As such, data is requested in small chunks. Tick data is downloaded in hour-sized chunks, while for minute-by-minute data we download it each day at a time. Daily data is downloaded each year-by-year. The chunks are saved as Comma Separated Value (CSV) files, with the filenames giving the date range it contains.
database
├── daily
│ ├── RIC BTC=
│ │ ├── 1980.csv
│ │ ├── 1981.csv
│ │ ├── ...
│ │ ├── 2020.csv
│ │ └── 2021.incomplete.csv
│ ├── RIC GOOGL.O
│ │ ├── 1980.csv
│ │ ├── 1981.csv
│ │ ├── ...
│ │ ├── 2020.csv
│ │ └── 2021.incomplete.csv
│ └── RIC NVDA.O
│ ├── 1980.csv
│ ├── 1981.csv
│ ├── ...
│ ├── 2020.csv
│ └── 2021.incomplete.csv
├── hour
├── minute
│ ├── RIC AMZN.O
│ │ ├── 2020-10-22.csv
│ │ ├── 2020-10-23.csv
│ │ ├── ...
│ │ ├── 2021-10-23.csv
│ │ └── 2021-10-24.incomplete.csv
│ ├── RIC AUD=
│ │ ├── 2020-10-22.csv
│ │ ├── 2020-10-23.csv
│ │ ├── ...
│ │ ├── 2021-10-23.csv
│ │ └── 2021-10-24.incomplete.csv
│ └── RIC NVDA.O
│ ├── 2020-10-21.csv
│ ├── 2020-10-22.csv
│ ├── ...
│ ├── 2021-10-23.csv
│ └── 2021-10-24.incomplete.csv
└── tick
├── RIC SPOT.K
│ ├── 2021-07-24 04-00-00.csv
│ ├── 2021-07-24 05-00-00.csv
│ ├── ...
│ ├── 2021-10-23 05-00-00.csv
│ └── 2021-10-23 06-00-00.incomplete.csv
├── RIC TSLA.O
│ ├── 2021-07-24 04-00-00.csv
│ ├── 2021-07-24 05-00-00.csv
│ ├── ...
│ ├── 2021-10-23 05-00-00.csv
│ └── 2021-10-23 06-00-00.incomplete.csv
└── RIC TWTR.K
├── 2021-07-26 07-00-00.csv
├── 2021-07-26 08-00-00.csv
├── ...
├── 2021-09-20 04-00-00.csv
└── 2021-09-20 05-00-00.csv
We keep track of the time periods which have not been fully observed, i.e. the most recent time periods. For example, if the date is 2021-10-25, and we are downloading daily data (which is downloaded each year at a time), then the last full year we can download is 2020 and this is saved as '2020.csv'. The downloader tool will download the 2021 daily data, but as the dates between 2021-10-25 and 2021-12-31 are not yet observable, the tool will save this file as '2021.incomplete.csv'.

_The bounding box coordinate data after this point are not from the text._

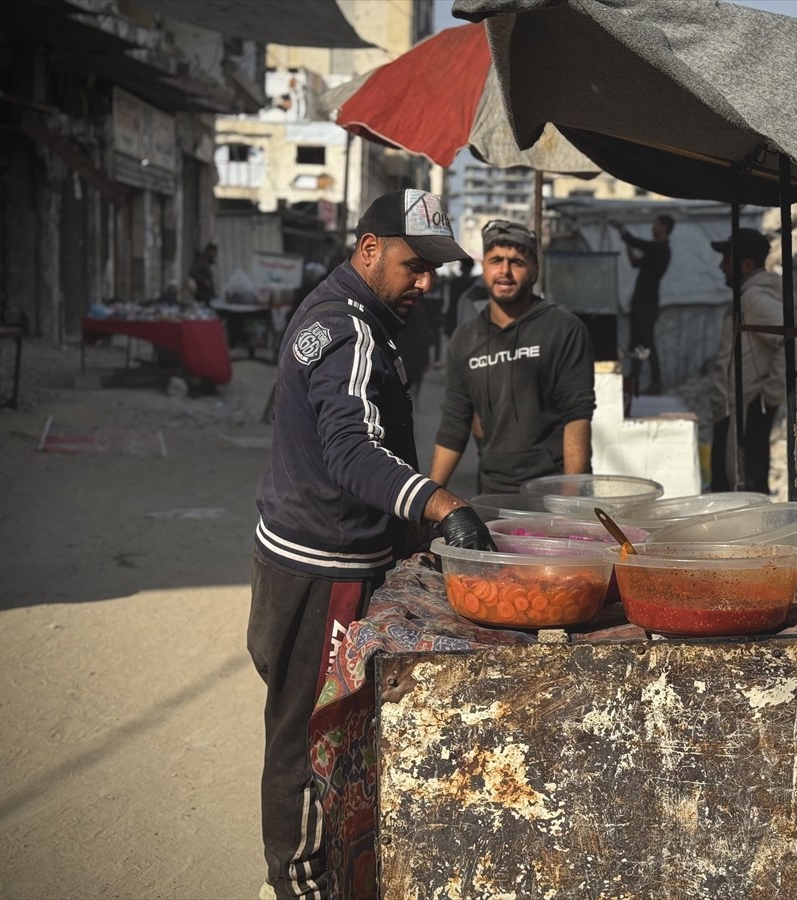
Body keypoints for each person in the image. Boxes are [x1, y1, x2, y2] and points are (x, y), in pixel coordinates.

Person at [249, 189, 497, 900]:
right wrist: (439, 501)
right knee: (306, 733)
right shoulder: (347, 328)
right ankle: (296, 882)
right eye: (414, 266)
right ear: (368, 249)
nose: (425, 284)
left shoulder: (362, 315)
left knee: (328, 729)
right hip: (318, 569)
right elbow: (352, 452)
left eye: (433, 273)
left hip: (314, 557)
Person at [430, 219, 597, 495]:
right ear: (484, 267)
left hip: (551, 491)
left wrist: (571, 504)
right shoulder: (465, 339)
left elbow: (577, 416)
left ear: (534, 271)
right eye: (496, 260)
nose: (504, 271)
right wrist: (429, 498)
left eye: (516, 262)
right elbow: (453, 424)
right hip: (492, 492)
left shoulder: (564, 329)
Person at [708, 228, 788, 495]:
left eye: (727, 261)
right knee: (733, 488)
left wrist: (770, 394)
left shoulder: (753, 297)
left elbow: (794, 341)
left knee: (745, 491)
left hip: (747, 406)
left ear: (746, 264)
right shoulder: (748, 295)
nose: (721, 267)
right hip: (736, 407)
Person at [611, 215, 673, 394]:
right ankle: (633, 381)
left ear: (664, 227)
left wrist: (623, 232)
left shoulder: (661, 249)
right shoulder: (656, 250)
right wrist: (627, 242)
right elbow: (635, 262)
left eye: (656, 224)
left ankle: (656, 383)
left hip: (647, 303)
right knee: (635, 343)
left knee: (647, 342)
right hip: (641, 302)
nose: (653, 227)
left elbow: (637, 243)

Later, if we run the downloader tool on 2021-11-25 to update the database with the most recent data, then these 'incomplete' files will be updated. First, the incomplete files are renamed as a form of back-up (in this example, '2021.incomplete.csv' would be renamed as '.2021.incomplete.csv'), then the daily data from 2021-01-01 to 2021-11-25 would be requested, and this would form the new '2021.incomplete.csv' file. Only this year would be redownloaded; previous years of data would not be redownloaded as that would waste time and use up our Eikon download allowance.
When one time period has no data available (e.g. there are usually no trades on Sundays recorded), then an empty CSV file with the relevant date is created so that the downloader tool does not waste time trying to redownload the non-existent data in the future.